In V.11 zieht der Evangelist ein Resümee: „Diesen Anfang aller Zeichen wirkte Jesus im galiläischen Kana und offenbarte (so) seine Herrlichkeit. Und seine Jünger glaubten an ihn.“ Nach der knappen und präzisen Schilderung der Handlung folgt also mit V.11 ein klar erkennbarer Schluss. Die Schlussbemerkung fasst noch einmal die Dimension des Geschehenen zusammen.
V.12, als eine Art Zwischenbemerkung, hat lediglich die Funktion einer Überleitung und markiert einen Ortswechsel.
2.2.3. Mikrokontext
Kap. 1 Einleitung
1,1-18 Prolog: Das Wort ward Fleisch
1,19-34 Johannes, der Täufer
1,35-51 Berufung der ersten Jünger
Kap. 2-12 Jesu öffentliches Wirken
2,1-12 Hochzeit zu Kana
2,13-25 Tempelreinigung
Der vorliegende Text beschließt den Erzählzusammenhang Kap. 1,19-2,11. Das „Weinwunder zu Kana“ bildet zugleich Ende wie Höhepunkt dieses Abschnittes. Nach der theologischen Reflexion in Kap. 1,1-18, in dem schon das Verhältnis zwischen Johannes, dem Täufer, und Jesus anklingt, schließt sich ein Erzählzusammenhang an, der den Übergang von dem auf Christus hinweisenden Johannes zu jenem selbst beschreibt. Diese Zusammengehörigkeit wird besonders durch die Zählung der Tage deutlich, die mit Kap. 2,1 eine Sieben-Tage-Woche abschließt: „Den Übergang zwischen Johannes und Jesus erzählt der Evangelist in der Abfolge einer Woche, die sich im ersten Wunder in Kana vollendet (vgl. Kap.1,19.29.35.43; 2,1). Diese Woche steht symbolisch für die Zeit der Sendung Jesu insgesamt. Das erste <Zeichen> [Hervorhebung im Original, C.N.], in dem Jesus seine Herrlichkeit als inkarnierter Sohn Gottes (Kap. 1,14.18) offenbart (Kap. 2,11), ist zugleich der erste Hinweis auf die Vollendung seiner Sendung in seinem Tod am Kreuz, mit dem Jesus den Hinweis des Täufers auf ihn als <das Lamm Gottes> [Hervorhebung im Original, C.N.] (Kap.1,29.36) selbst aufnimmt. Insofern eröffnet dieses Zeichen die Geschichte Jesu.“[7] So wird Jesus in dieser ersten Woche als Messias geoffenbart; die Woche schließt mit dem Wunder zu Kana, mit dem er die Herrlichkeit Gottes offenbart (vgl. Kap. 1,14). Diesen Zusammenhang stellt auch Rudolf Schnackenburg heraus: „Dieser Bericht vom ersten „Zeichen“, durch das Jesus seine Herrlichkeit enthüllt (V.11), ist einerseits ein Zielpunkt der bisherigen Darstellung, die auf eine sichtbare Manifestation des von den ersten Jüngern erkannten, aber in seinem wahren Wesen noch nicht voll erkannten Messias hindrängte (vgl. Kap. 1,50.51), andererseits ein Ausgangspunkt für die ganze in <Zeichen> [Hervorhebung im Original, C.N.] erfolgende Selbstoffenbarung Jesu (vgl. Kap. 12,37; 20,30).“[8]

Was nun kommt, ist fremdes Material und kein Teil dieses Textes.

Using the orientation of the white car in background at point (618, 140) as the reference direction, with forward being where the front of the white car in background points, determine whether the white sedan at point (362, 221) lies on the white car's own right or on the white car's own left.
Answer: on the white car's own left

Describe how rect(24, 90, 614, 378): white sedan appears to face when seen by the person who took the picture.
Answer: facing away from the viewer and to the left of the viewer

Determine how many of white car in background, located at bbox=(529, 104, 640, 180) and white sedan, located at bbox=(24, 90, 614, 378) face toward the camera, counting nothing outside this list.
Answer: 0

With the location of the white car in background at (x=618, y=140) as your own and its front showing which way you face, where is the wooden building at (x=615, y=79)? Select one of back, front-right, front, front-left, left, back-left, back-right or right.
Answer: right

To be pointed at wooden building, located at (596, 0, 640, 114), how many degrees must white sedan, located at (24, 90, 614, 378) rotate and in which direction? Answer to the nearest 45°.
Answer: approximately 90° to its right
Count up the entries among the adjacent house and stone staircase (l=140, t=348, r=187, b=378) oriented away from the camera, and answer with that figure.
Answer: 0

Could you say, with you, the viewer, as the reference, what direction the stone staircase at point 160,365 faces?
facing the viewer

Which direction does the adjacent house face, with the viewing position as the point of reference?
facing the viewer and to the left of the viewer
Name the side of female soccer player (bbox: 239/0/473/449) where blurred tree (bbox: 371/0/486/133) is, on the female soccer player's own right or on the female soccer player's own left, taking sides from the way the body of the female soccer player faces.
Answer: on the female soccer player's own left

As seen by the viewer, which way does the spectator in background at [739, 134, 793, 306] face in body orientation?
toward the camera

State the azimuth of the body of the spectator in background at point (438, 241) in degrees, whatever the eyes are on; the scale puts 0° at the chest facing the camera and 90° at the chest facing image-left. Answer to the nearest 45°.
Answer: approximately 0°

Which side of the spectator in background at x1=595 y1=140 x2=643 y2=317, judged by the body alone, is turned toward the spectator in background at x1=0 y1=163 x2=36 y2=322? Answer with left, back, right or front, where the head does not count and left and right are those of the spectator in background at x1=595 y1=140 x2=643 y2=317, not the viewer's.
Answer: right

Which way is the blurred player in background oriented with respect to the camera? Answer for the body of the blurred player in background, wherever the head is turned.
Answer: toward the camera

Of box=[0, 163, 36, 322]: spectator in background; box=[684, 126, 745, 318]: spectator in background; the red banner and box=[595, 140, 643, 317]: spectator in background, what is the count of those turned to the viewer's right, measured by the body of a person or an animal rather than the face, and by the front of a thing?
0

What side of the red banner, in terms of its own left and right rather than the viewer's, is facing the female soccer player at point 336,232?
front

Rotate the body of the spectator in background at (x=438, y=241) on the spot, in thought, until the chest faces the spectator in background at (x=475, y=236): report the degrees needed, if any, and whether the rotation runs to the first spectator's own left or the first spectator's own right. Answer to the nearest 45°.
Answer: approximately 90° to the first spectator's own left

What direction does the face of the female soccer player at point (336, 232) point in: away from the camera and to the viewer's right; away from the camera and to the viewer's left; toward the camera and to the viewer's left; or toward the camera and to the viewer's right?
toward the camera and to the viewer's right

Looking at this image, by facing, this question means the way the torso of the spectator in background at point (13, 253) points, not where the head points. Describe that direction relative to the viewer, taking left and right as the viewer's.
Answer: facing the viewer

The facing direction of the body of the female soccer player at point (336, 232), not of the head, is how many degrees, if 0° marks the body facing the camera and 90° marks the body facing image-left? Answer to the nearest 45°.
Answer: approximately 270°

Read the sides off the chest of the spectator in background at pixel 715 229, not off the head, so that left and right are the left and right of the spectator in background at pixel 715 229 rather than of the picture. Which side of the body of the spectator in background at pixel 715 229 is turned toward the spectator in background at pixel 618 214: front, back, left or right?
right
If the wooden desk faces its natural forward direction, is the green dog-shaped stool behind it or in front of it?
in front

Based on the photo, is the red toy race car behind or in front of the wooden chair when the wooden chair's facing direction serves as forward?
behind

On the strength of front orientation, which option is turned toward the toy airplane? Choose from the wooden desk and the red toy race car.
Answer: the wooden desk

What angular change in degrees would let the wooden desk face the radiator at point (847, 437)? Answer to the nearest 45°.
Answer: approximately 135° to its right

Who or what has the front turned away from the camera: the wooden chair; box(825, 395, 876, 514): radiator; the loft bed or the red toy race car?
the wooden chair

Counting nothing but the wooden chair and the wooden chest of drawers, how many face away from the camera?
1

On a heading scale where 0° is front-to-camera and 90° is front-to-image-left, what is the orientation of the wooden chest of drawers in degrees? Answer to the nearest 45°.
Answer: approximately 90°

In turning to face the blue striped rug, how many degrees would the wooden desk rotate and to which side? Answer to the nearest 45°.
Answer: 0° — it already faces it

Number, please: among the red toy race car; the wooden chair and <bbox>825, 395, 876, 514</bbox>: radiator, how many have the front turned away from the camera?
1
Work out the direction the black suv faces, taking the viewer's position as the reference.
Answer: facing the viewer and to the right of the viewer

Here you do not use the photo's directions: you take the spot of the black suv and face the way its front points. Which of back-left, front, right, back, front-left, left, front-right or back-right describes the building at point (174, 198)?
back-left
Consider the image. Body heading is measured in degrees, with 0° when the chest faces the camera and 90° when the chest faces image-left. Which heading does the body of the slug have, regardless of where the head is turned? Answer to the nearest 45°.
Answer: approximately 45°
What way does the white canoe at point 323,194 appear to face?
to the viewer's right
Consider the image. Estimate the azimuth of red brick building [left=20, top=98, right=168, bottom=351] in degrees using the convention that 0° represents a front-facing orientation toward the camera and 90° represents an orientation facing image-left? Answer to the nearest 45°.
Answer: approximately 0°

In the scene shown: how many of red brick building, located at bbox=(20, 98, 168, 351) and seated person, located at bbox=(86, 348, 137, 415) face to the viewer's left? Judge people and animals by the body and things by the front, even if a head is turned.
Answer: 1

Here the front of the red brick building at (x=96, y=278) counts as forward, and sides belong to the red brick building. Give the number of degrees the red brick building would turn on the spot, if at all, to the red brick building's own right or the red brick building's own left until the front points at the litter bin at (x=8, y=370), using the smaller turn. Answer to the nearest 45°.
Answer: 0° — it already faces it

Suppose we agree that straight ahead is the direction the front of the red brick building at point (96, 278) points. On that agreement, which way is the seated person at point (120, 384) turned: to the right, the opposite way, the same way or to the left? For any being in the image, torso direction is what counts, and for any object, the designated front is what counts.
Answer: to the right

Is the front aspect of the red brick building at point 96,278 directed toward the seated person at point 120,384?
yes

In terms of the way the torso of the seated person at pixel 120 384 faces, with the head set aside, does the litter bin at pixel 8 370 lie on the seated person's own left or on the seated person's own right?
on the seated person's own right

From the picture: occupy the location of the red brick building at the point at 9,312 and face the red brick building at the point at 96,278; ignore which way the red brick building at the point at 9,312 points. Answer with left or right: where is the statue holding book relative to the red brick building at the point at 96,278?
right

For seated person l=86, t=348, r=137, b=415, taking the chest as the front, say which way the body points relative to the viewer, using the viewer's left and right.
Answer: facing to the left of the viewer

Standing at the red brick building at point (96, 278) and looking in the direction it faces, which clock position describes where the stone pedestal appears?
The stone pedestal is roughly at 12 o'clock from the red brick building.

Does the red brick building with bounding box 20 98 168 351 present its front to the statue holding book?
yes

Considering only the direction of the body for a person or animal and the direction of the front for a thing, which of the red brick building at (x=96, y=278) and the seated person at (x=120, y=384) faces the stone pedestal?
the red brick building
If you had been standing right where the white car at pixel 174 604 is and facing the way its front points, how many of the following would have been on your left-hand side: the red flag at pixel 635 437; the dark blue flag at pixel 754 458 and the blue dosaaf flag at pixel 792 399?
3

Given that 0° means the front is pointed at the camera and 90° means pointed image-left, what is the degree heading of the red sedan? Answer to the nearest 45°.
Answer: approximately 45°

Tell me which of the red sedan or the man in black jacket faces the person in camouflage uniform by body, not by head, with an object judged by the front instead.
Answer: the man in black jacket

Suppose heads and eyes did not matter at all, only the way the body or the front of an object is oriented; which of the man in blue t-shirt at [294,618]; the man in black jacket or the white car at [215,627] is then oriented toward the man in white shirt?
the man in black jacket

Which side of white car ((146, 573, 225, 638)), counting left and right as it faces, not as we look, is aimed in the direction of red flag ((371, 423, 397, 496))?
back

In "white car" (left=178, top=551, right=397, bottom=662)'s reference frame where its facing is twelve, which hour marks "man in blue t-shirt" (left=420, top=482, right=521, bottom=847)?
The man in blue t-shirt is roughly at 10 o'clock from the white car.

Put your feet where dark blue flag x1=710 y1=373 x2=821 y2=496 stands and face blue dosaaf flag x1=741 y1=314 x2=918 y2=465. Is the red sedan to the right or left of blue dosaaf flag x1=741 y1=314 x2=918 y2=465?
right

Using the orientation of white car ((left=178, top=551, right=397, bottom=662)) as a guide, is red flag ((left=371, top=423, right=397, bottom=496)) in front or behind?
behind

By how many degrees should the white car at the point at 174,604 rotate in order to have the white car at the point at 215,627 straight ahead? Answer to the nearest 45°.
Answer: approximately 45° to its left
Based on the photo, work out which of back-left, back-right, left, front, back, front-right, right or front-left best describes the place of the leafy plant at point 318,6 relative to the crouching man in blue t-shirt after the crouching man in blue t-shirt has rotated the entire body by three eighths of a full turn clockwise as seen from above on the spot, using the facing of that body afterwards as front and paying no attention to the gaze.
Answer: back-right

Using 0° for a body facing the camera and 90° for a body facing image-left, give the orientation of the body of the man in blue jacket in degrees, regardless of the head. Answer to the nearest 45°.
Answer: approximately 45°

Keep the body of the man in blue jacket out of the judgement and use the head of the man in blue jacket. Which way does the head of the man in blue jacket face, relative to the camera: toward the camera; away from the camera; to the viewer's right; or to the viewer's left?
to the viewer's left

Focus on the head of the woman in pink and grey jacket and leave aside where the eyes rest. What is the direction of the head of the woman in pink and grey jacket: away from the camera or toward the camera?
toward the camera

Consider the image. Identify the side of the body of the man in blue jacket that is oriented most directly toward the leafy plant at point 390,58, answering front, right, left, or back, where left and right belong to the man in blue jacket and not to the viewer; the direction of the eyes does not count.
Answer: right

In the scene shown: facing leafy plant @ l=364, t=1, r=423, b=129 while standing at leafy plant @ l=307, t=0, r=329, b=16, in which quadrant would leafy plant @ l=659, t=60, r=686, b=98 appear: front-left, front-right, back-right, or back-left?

V.11 beschließt somit den ersten Abschnitt des Johannesevangeliums und deutet schon weitere <Zeichen> an. Der Hinweis auf den Glauben der Jünger zeigt, dass hier schon ein erstes Ziel erreicht ist.
[...]
[1] vgl. Wilckens, U.: Theologie des NT, Bd. I/4, Neukirchener Verlag, Neukirchen-Vlyn, 2005,
154.
[2] „Von den sieben Wundern, die er ausführlich erzählt, sind nur drei synoptischer Herkunft.“ In:
Wilckens, U.: Theologie des NT, Bd. I/4, 2005, 153.
[3] a.a.O., S.151.
[4] Thyen, H.: Das Johannesevangelium. Mohr Siebeck, Tübingen, 2005, 150.164.
[5] Eine Ausnahme ist im komplizierten Satzbau von V.9 zu sehen.
[6] vgl. Schnackenburg, R.: Das Johannesevangelium. Freiburg im Breisgau: Herder Verlag,
(HThk I/3), 1975, 356.
[7] Wilckens, U.: Theologie des NT, Bd. I/4, 2005, 174.
[8] Schnackenburg, R.: Das Johannesevangelium, (HThk I/3), 1975, 328.